Analysis of protein phosphatase-1 (PP-1) activity in homogenized rat striatum. There is a significant increase in PP-1 activity in both the contralateral (N = 6/group; p < 0.01; ANOVA) and ipsilateral (N = 6/group; p < 0.01; ANOVA) striatum compared to sham at 1 day post injury. By 2 weeks post injury there remains a significant increase in PP-1 activity in the ipsilateral (N = 6/group; p < 0.01; ANOVA) striatum compared to sham. Increases in PP-1 activity are consistent with decreases in p-DARPP-32-T34. Data represents means ± S.E.M.

Fig. 5

Analysis of AMH effects on DARPP-32 signaling post TBI. A, representative western blot of ipsilateral striatum following 2 weeks of 10 mg/kg i.p. AMH on p-DARPP-32-Thr34, p-DARPP-32-Thr75, and β-actin control. B, C, optical density of p-DARPP-32-Thr34 and p-DARPP-32-Thr75. (N = 6/group; p < 0.01 following normalization to β-actin compared to TBI with vehicle; ANOVA). Data represented as a percentage of sham following normalization to β-actin ± S.E.M. D, Effect of chronic AMH (10 mg/kg i.p. daily) on striatal PP-1 activity.

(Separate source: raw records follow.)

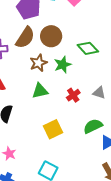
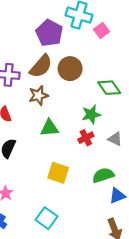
brown star: (38, 63) -> (38, 95), moved
green star: (63, 65) -> (91, 114), moved
yellow square: (53, 129) -> (58, 173), turned 36

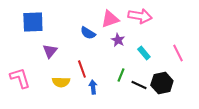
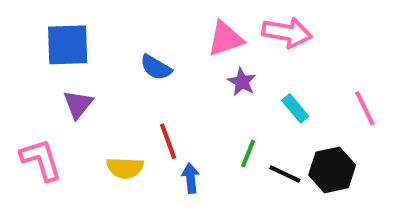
blue semicircle: (88, 33) -> (156, 67), moved
purple triangle: (50, 51) -> (78, 104), moved

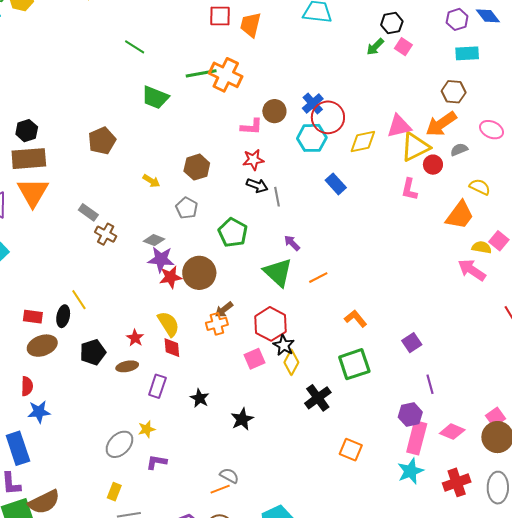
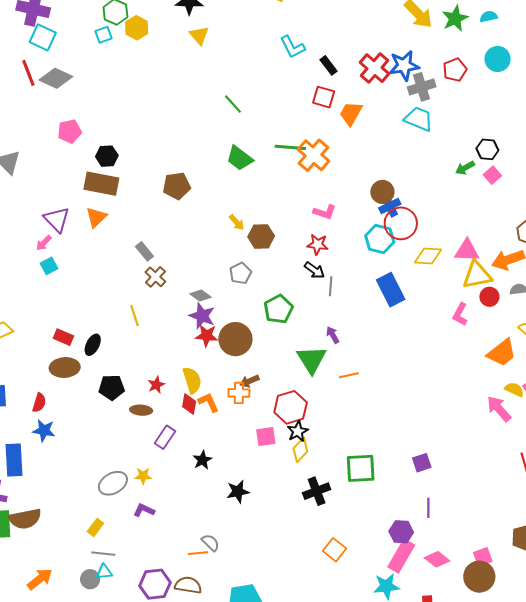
brown circle: (274, 111) -> (382, 192), moved
yellow arrow: (151, 181) -> (237, 222), moved
blue rectangle: (336, 184) -> (391, 290), size x1.5
orange triangle: (33, 192) -> (96, 217), size x0.7
yellow line: (79, 300) -> (135, 316), moved
orange L-shape: (356, 318) -> (209, 402), moved

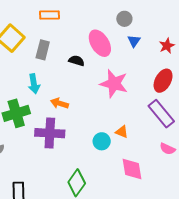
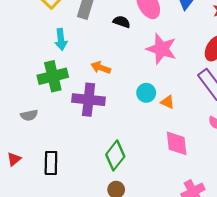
cyan arrow: (34, 84) -> (61, 39), moved
cyan circle: (102, 141) -> (146, 93), moved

Consistent with higher p-DARPP-32-Thr34 levels, following chronic AMH administration there is a relative reduction in PP-1 activity compared to TBI with vehicle. (N = 6/group; p < 0.01; ANOVA). Data represents means ± standard deviation. Abbreviations: AMH = amantadine hydrochloride, DARPP-32 = dopamine and cAMP regulated phosphoprotein 32; TBI = traumatic brain injury.